Here’s Star - he was Nanny and Grandad’s cocker spaniel.  A silly dog but so lovable and the best company for two little sisters on holidays in the country.  We used to go tramping for hours across fields full of cows and thistles, down to the river where the huge camphor laurels were.  Star was our guide - there were many barbed wire fences to negotiate and invariably we would become stuck, our knitted jumpers snared on the barbs as we were crawling though the strands.
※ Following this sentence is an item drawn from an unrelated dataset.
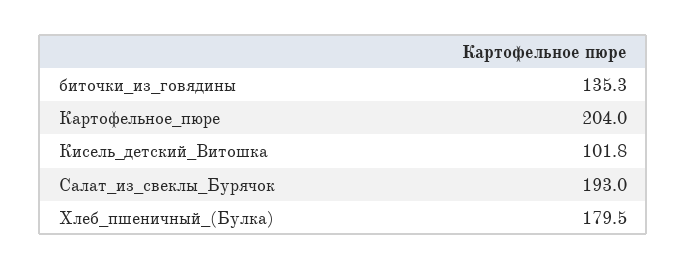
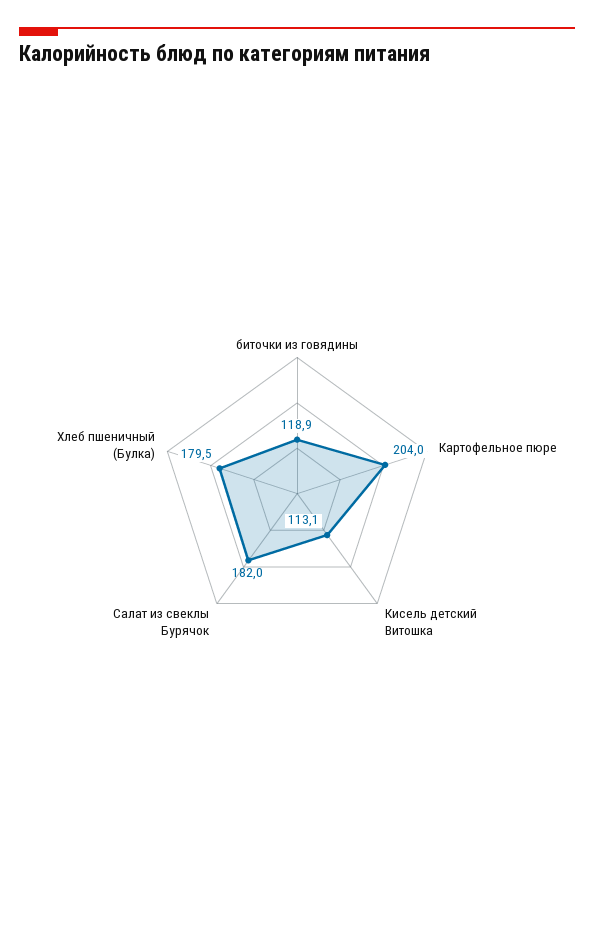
биточки_из_говядины: 135.3 -> 118.9
Кисель_детский_Витошка: 101.8 -> 113.1
Салат_из_свеклы_Бурячок: 193 -> 182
But Star would always wait, standing patiently on the other side, watching us with his loving, bloodshot eyes.  He was also marvellous at protecting us from the cows - they were huge and would lumber up to us silently as we crossed their paddock - but Star would bark sharply at them - “Get back!  This is little Lily and Janie, my granddaughters!  Get back you big old cows!”

A favourite family story about Star was when he ate a neighbour’s chickens that had escaped from their pen.  The neighbour marched over, fierce and accusing - “Star was a dreadful dog, he’d eaten her chickens, he was a menace!”  Nanny, hands on hips, Star skulking behind her apron, declared “Her dog would never do such a thing!  He was a lovely, sweet cocker spaniel. And besides, he’d been inside all afternoon in front of the stove!”  Shame about the feathers that were floating around :-)

(the colours and flowers in the border are from Nanny’s Lotte dinner set - a beautiful, whimsical set of Norwegian stoneware made in the 1970s by Figgio - Nanny still has all of hers, and I now have an almost full collection myself, having spent the last four years buying it piece by piece from ebay - having five aunties, I know my chances of inheriting Lotte are slim!)

And this is Grandad in his vegetable garden.  Every house they built - and there were many - they would establish a beautiful garden - lots of flowers and vegetables and fruit trees.  

After every visit, we would return home with bags bulging with spinach and potatoes and carrots and beans …  

 

This garden was in Kuraby, their second last home before moving to the retirement village.  It was bare rock when they moved in - when they left 4 years later, it was an oasis.